Gowen called upon the famous Pinkertons, then in the heyday of their achievements, and James McParlan was assigned. He was then a young man, in his twenties, and he had been a detective only a year. Assuming the name of James McKenna, McParlan stepped off the train at Port Clinton, PA., and looked about for his lodging. Nearby in a tavern he heard sounds of drunken revelry. He had come across a chapter of the Mollies. Like a brother they took him in an his ready Irish wit and song made him popular at once.

From that time on he was a member of the organization, learned its secrets and so won the confidence of these desperate men that they made him their secretary. He took notes of all he discovered, jotting them down sometimes with washing bluing or soot and water because he did not dare to buy a bottle of ink. He kept his employers informed of all that went on, and it was said that, only three men knew McParlan's mission.

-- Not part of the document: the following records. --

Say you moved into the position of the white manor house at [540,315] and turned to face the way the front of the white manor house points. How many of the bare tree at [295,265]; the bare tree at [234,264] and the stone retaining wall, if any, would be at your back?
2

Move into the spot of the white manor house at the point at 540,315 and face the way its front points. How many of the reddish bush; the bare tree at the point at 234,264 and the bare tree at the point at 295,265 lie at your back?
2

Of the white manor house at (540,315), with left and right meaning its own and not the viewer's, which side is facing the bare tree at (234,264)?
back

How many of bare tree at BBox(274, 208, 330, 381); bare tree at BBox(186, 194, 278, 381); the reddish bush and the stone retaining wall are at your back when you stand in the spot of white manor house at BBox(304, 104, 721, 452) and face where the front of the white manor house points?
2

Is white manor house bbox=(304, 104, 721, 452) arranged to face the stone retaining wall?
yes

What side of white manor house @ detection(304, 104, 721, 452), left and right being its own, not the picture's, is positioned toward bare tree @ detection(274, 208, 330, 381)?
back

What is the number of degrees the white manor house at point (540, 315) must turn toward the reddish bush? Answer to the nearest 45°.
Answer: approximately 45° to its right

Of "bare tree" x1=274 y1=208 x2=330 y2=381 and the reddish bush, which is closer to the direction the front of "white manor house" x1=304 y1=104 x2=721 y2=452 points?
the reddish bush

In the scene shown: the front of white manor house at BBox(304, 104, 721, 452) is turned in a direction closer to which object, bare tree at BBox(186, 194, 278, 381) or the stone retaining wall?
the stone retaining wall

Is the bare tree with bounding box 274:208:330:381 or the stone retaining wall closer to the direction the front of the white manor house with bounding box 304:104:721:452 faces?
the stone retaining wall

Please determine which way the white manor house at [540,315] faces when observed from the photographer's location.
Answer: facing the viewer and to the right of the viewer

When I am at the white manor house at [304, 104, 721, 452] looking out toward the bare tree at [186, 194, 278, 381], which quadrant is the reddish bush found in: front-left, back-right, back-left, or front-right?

For three years the detective made his investigations, working as a miner a part of the time and always sharing all the secrets of the Mollies. Then one day the news was spread and seventy persons were arrested. McParlan's work, howev er, was not ended, for he still had to testify against his late companions. In the period awaiting the court proceedings the detective's life was threatened many times. Attempts were made to throw him down a mine shaft, to poison him and to blow him up with dynamite. All this failed and McParlan had the satisfaction of sending twenty to the scaffold, ten of whom were hanged on the same day, known as Black Thursday, June 21, 1877.

This was 1877 and Molly Maguireism was wiped out.

The romance of real life is a greater romance than that of fiction. And, no sensational novels contain incidents more terribly mysterious than many of the facts occurring in the records of human crime and calamity.